隔天回到書齋,小童生們因爲要同何繼學保持距離,並沒有說起昨天到蓮臺一事,只是課間悄悄派了朱順去瞧了瞧何繼學。果然和何繼學還是同從前一樣在文房溫習,何其多也沒有多爲難,並不見有被關了禁閉的模樣。
何其多離開文房,朱順方纔偷偷地走了進來。其實剛纔何其多還在的時候何繼學便已瞧見朱順躲在門外的盆栽後。
“師兄知道麼,昨天先生趁着師兄不在一個個地問了我們對師兄如今在書齋溫習的看法。”朱順在何繼學的耳邊小聲說到。
“師兄領會你們的一番好意,只是你回去了告訴他們,此事到此爲止,以後我們管好自己便是最好的反駁,不用再多做什麼,不然就會此地無銀了。
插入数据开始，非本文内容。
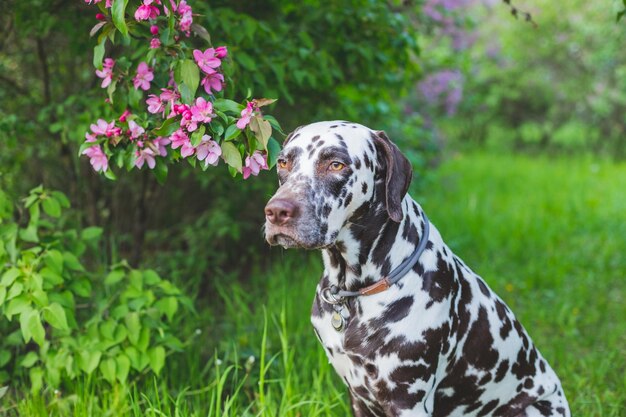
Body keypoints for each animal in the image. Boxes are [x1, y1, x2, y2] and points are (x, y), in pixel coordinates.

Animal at [260, 121, 568, 416]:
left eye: (336, 164)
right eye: (284, 162)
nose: (276, 211)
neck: (355, 292)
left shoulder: (407, 401)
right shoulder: (357, 397)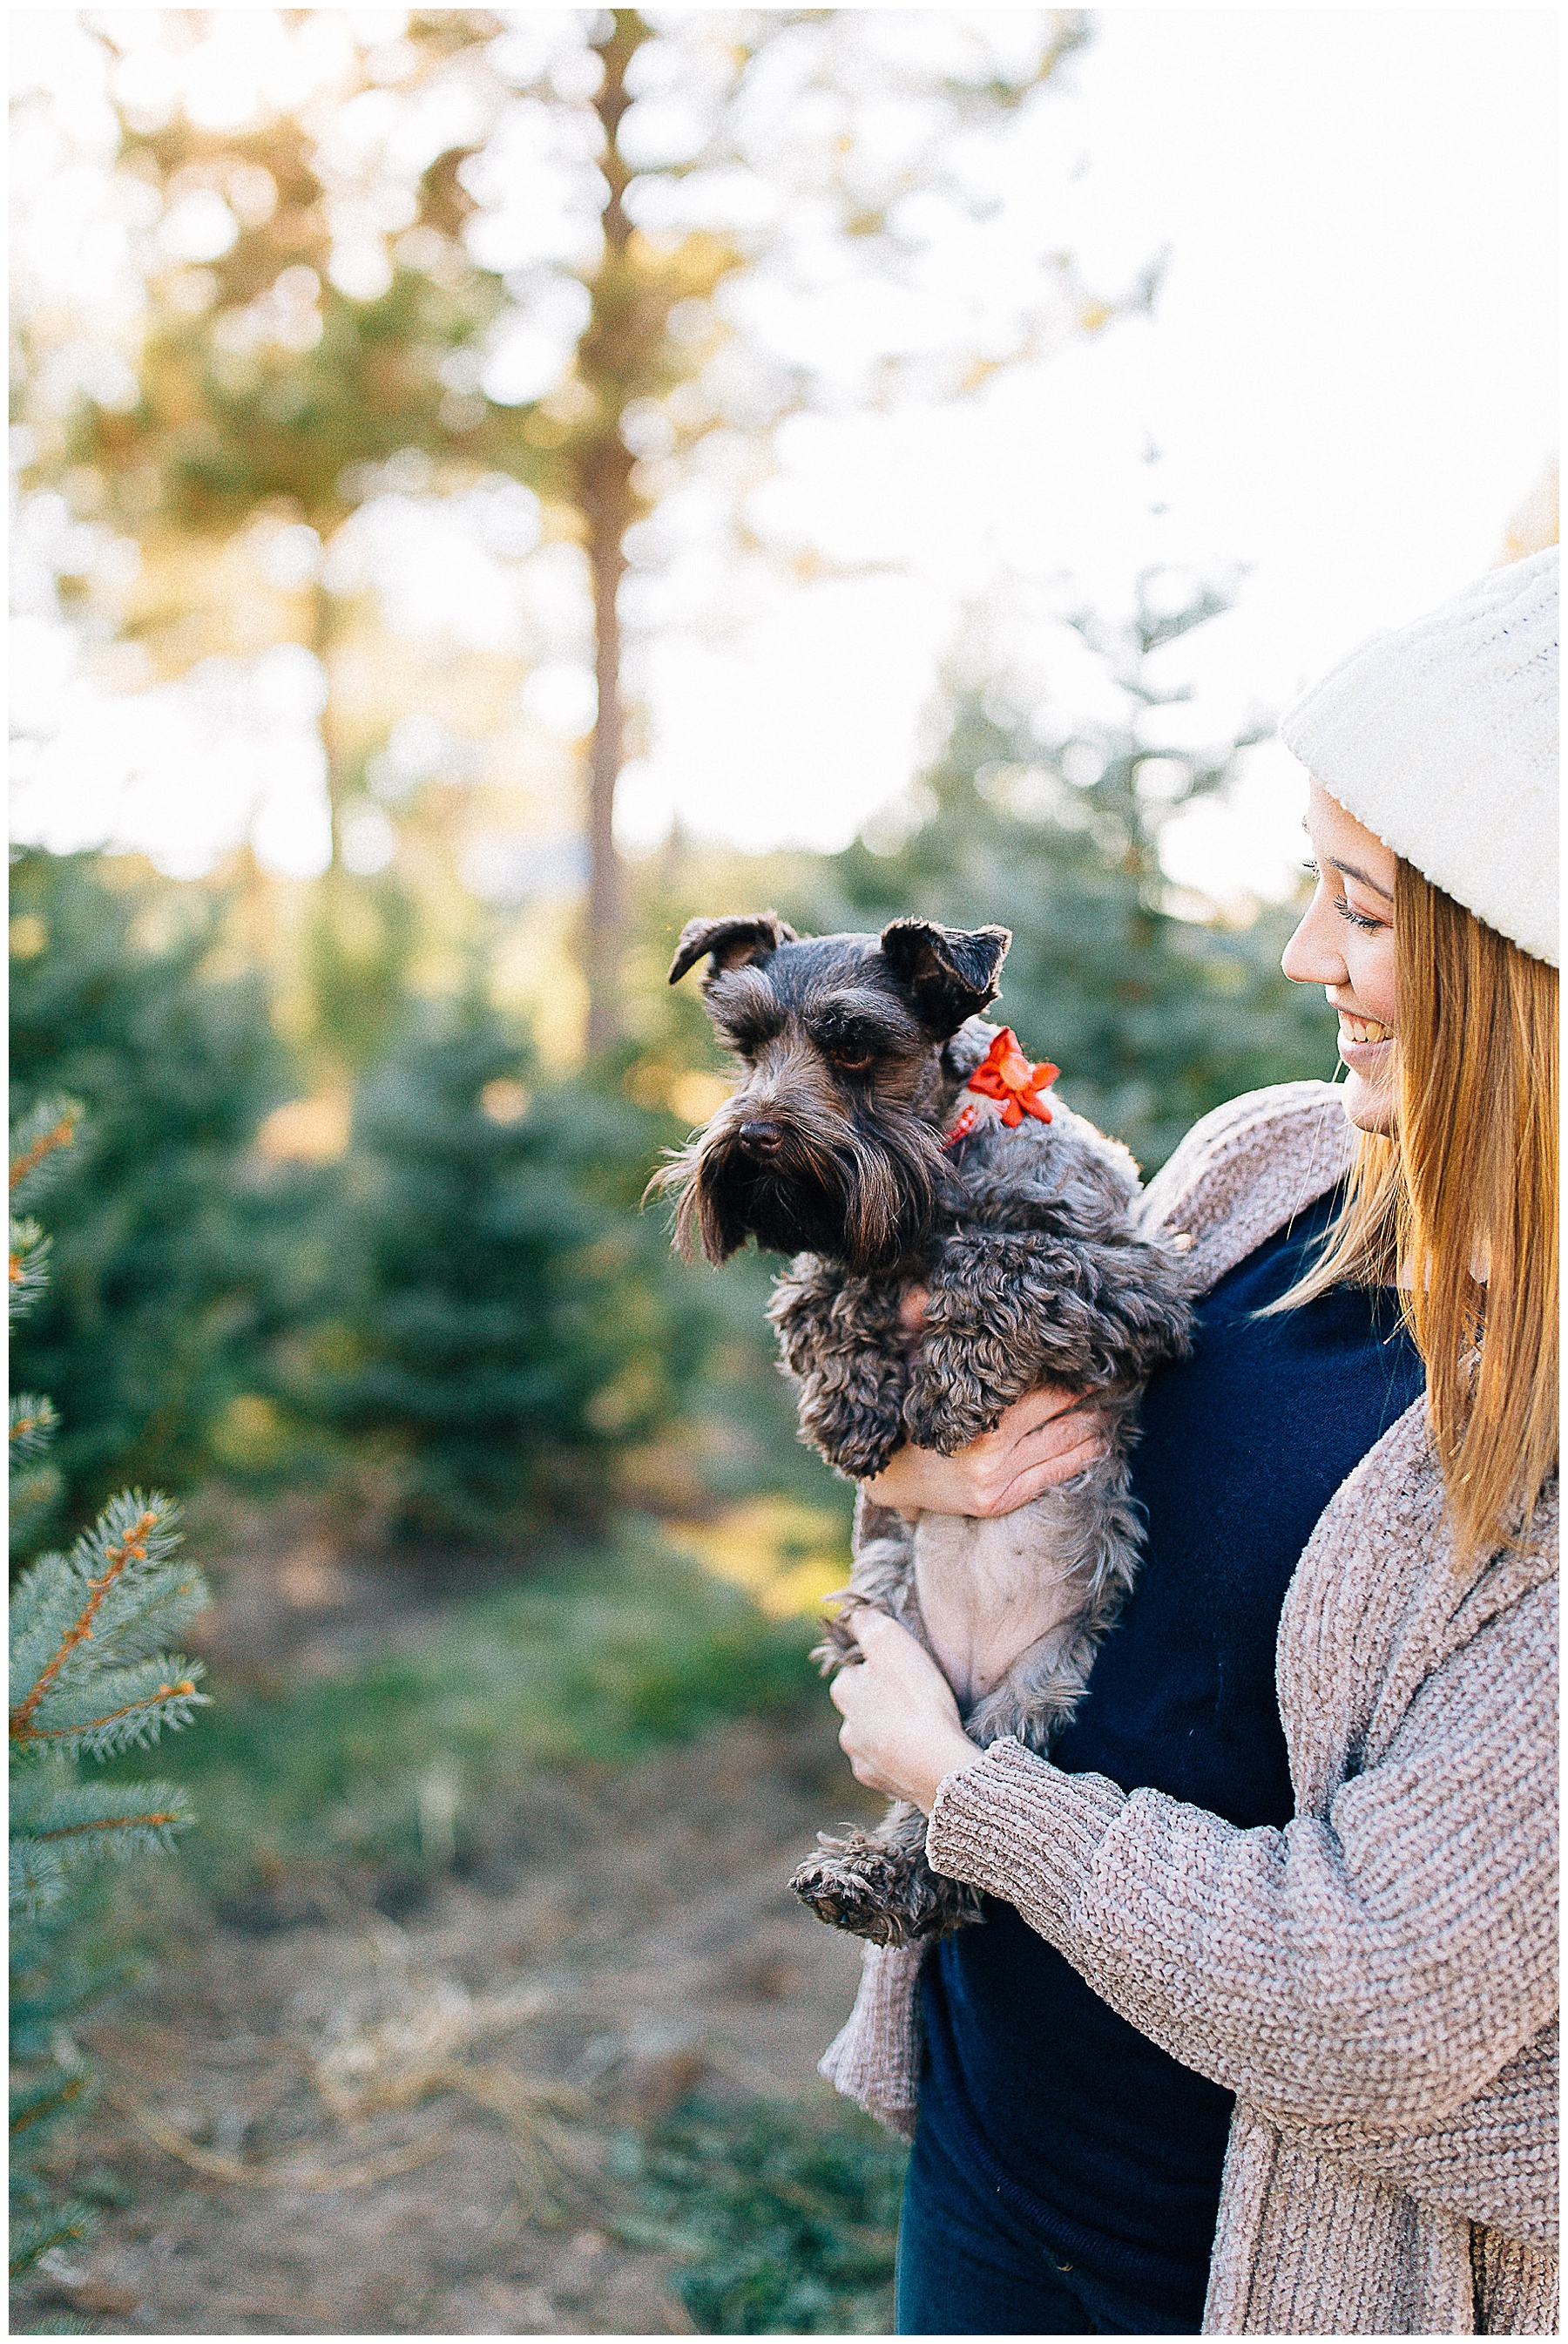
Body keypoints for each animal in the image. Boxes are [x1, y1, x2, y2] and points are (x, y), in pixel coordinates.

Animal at [646, 904, 1186, 1950]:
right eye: (745, 1046)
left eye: (854, 1045)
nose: (755, 1138)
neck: (937, 1170)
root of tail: (976, 1674)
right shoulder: (840, 1251)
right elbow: (822, 1287)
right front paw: (851, 1407)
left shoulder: (1142, 1283)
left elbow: (998, 1259)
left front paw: (946, 1387)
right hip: (887, 1619)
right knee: (923, 1822)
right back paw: (860, 1877)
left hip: (1034, 1691)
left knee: (959, 1816)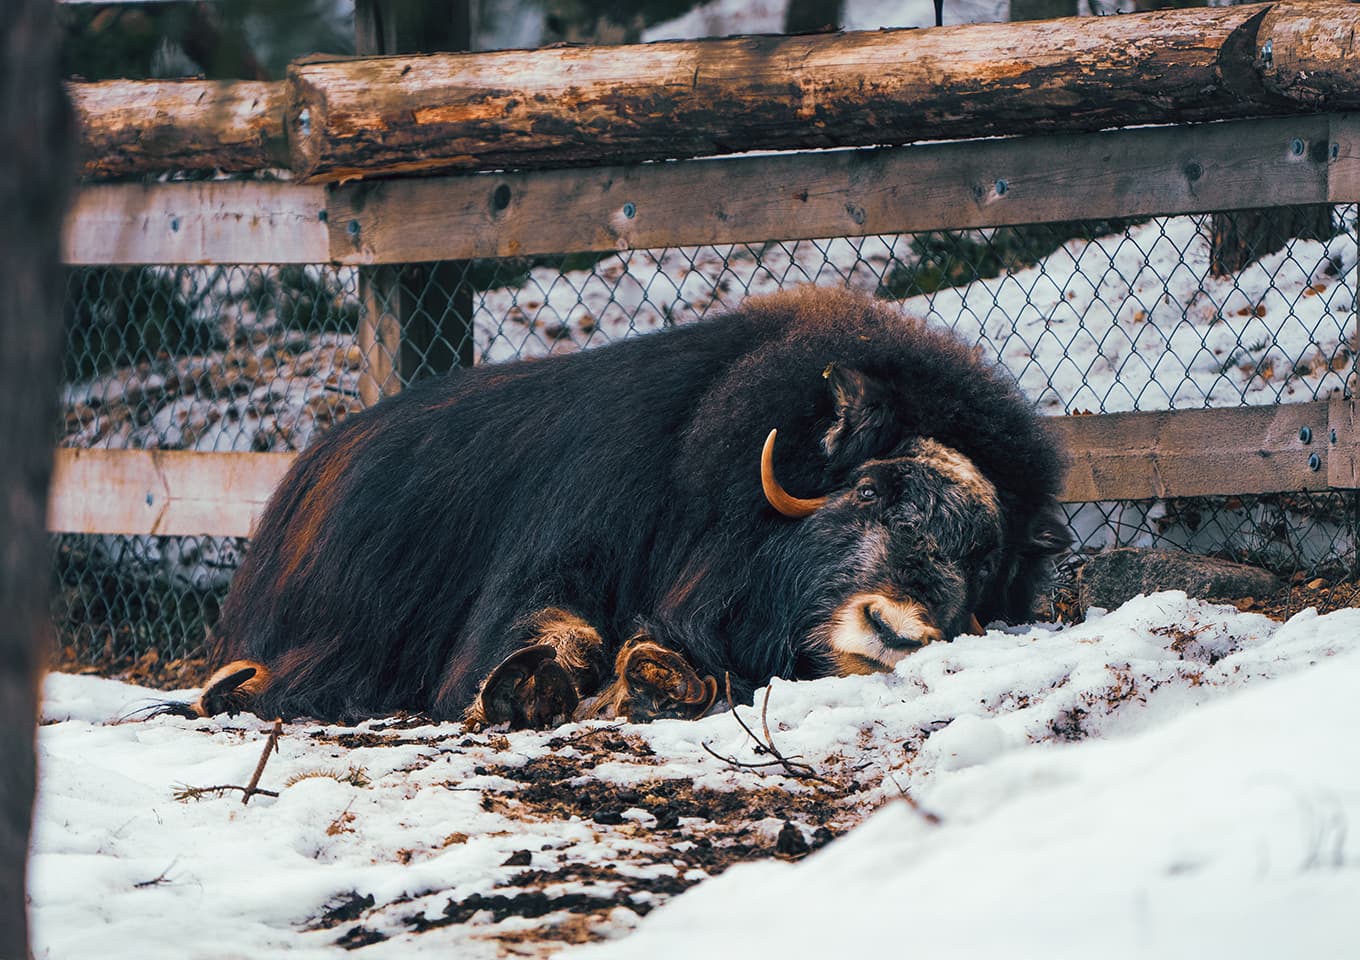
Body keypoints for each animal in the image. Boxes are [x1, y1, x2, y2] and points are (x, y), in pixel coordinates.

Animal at [178, 286, 1069, 727]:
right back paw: (231, 688)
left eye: (983, 554)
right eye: (874, 489)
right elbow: (551, 628)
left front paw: (654, 676)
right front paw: (527, 686)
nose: (900, 632)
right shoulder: (565, 544)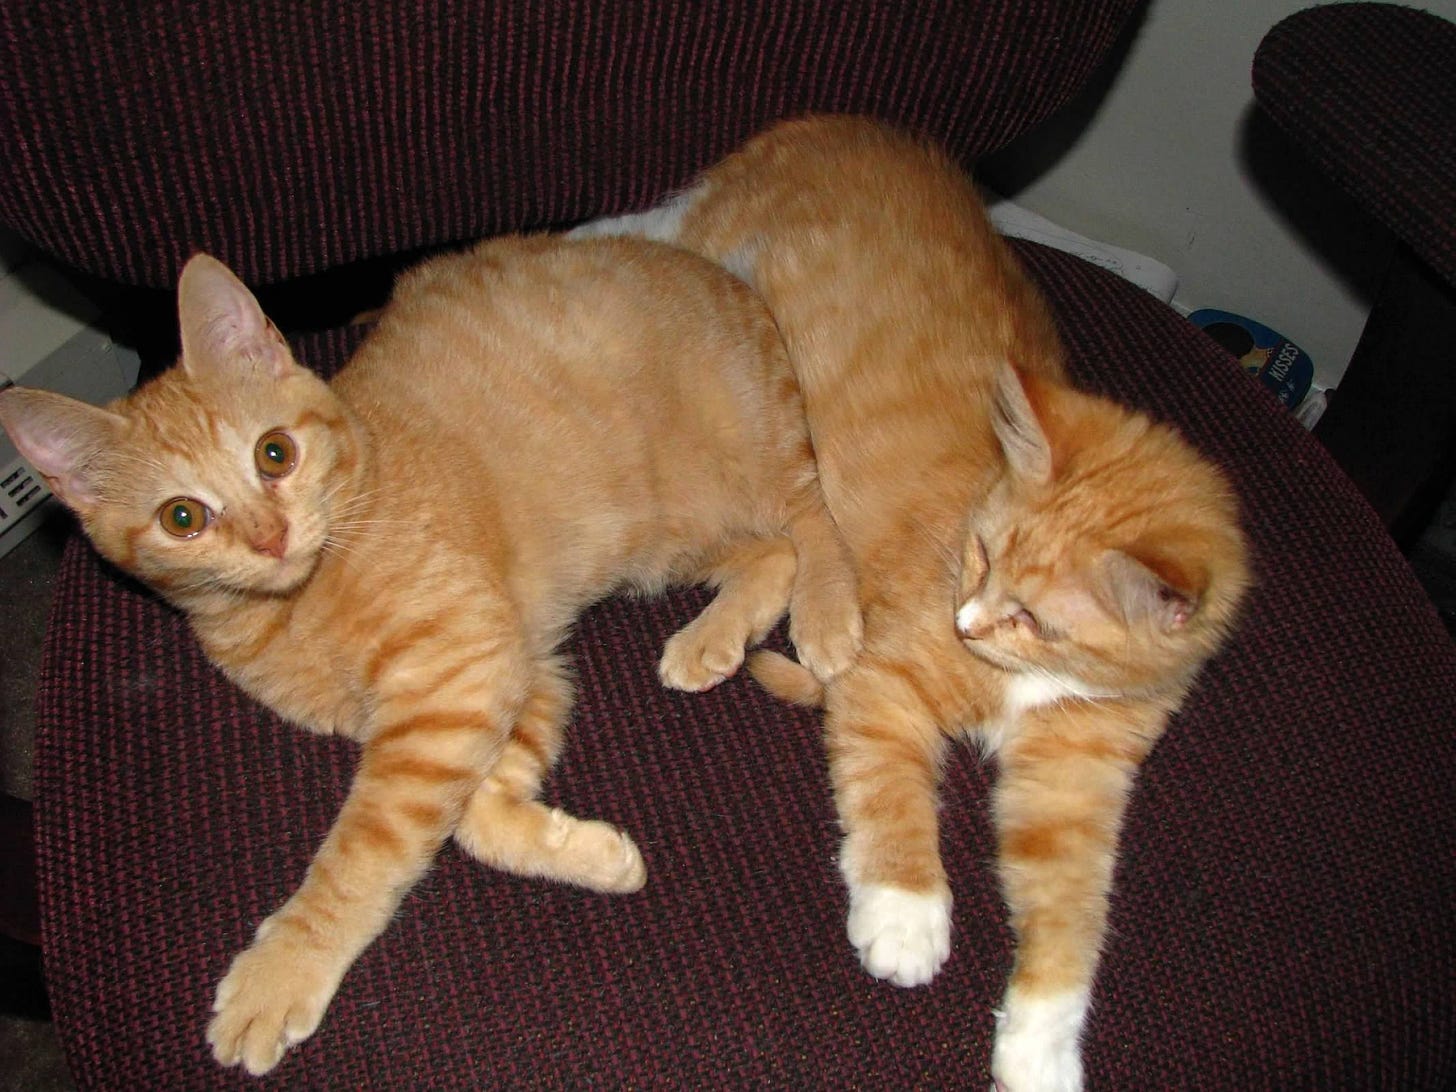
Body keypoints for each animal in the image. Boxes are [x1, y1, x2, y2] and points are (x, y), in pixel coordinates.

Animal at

”何繼學知道自己前天白囑咐了朱子彤和白耀庭,果然還是把信的內容傳了出去,只是叫停了關於此事的討論,不想事情再朝着不可收拾的地步發展。
朱順本來還興致勃勃,想着能與何繼學商量個對策帶回堂上,聽見他這樣說,悻悻地離開了。
梅文松寫了信後便一直“靜待佳音”,這天在家裏終於收到了何其多的回信,忙拆開來讀了起來,只是內容讓他有些失望,裏邊何其多說到並沒有發現他所說的何繼學同小童生合夥戲弄一事,限於篇幅,具體要說的等日後見了面再談敘。
“怎麼會這樣,難道真的是我看錯了?”儘管如此,梅文松還是覺着自己沒有看走眼,而且他既然鄭重其事地寫了信,此事他還非得較真了不可,不然反倒是自己有意誣陷何繼學。
“一個人自言自語些什麼?”梅師孃經過梅文松門外,聽見有人說話便走進來一瞧,卻只有梅文松一人,對着一張信紙唸唸有詞。